Until 2010, the regulatory framework for foreign investment in India consisted of the FEMA; the regulations framed thereunder, the press notes and press releases issued by the DPllT, and the notifications, circulars and directions issued by the RBI. After April 2010, the press notes and press releases issued by the DPllT were consolidated into the FDI Policy; however, the DPIIT continues to issue press notes and press releases each year, and the changes proposed in these press notes and press releases come into effect after being incorporated in the relevant regulations framed under FEMA.
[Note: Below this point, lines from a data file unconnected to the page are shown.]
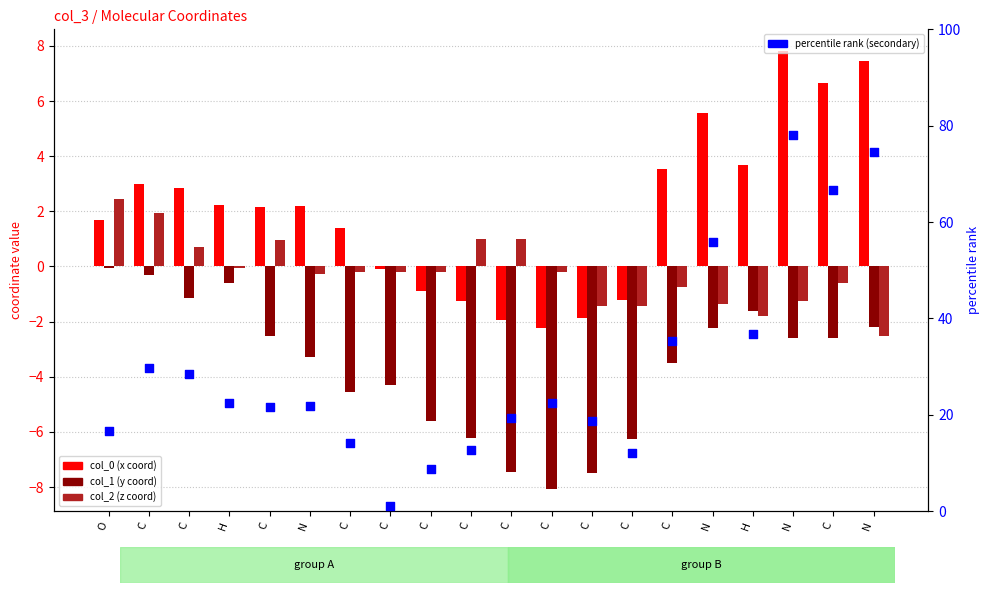

What is the total value across all series at O?

20.8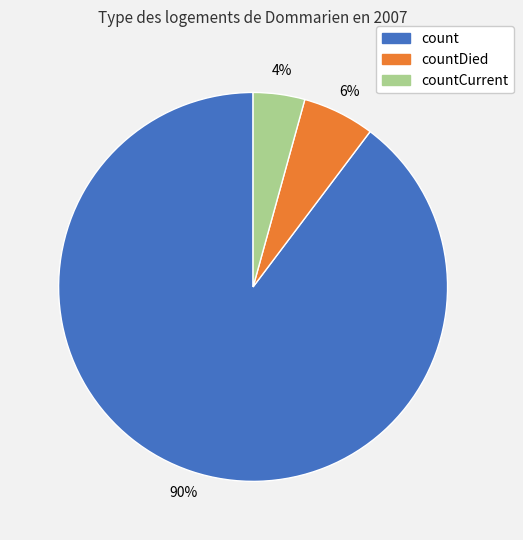

Is there a majority slice in this chart?

Yes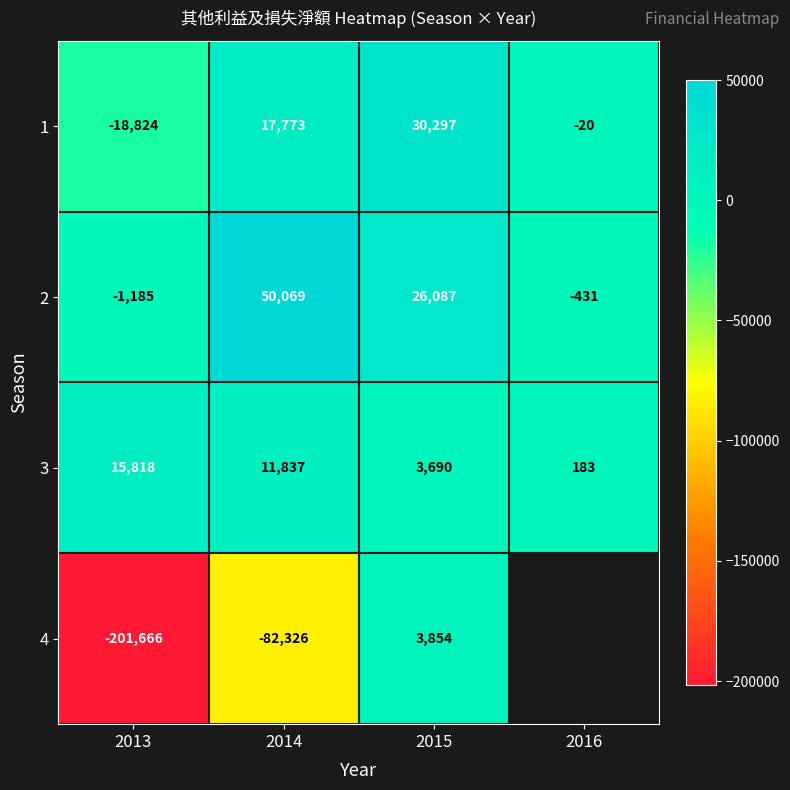

The 2 series shows -1185 at 2013. True or false?

True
Recently, the DPIIT issued Press Note 3 of 2020 dated 17 April 2020 according to which any entity of a country sharing a land border with India, or where the beneficial owner of an investment into India is situated in or is a citizen of any such country, can invest only under the government route. This was primarily done to stem any attempts by Chinese firms to take control of Indian firms that have been affected by covid-19 related lockdowns.

In addition to complying with the Indian foreign exchange laws, rules, regulations and policies, foreign investors are also required to comply with the relevant sector-specific and state-specific (local laws) legislation applicable to a particular industry or sector.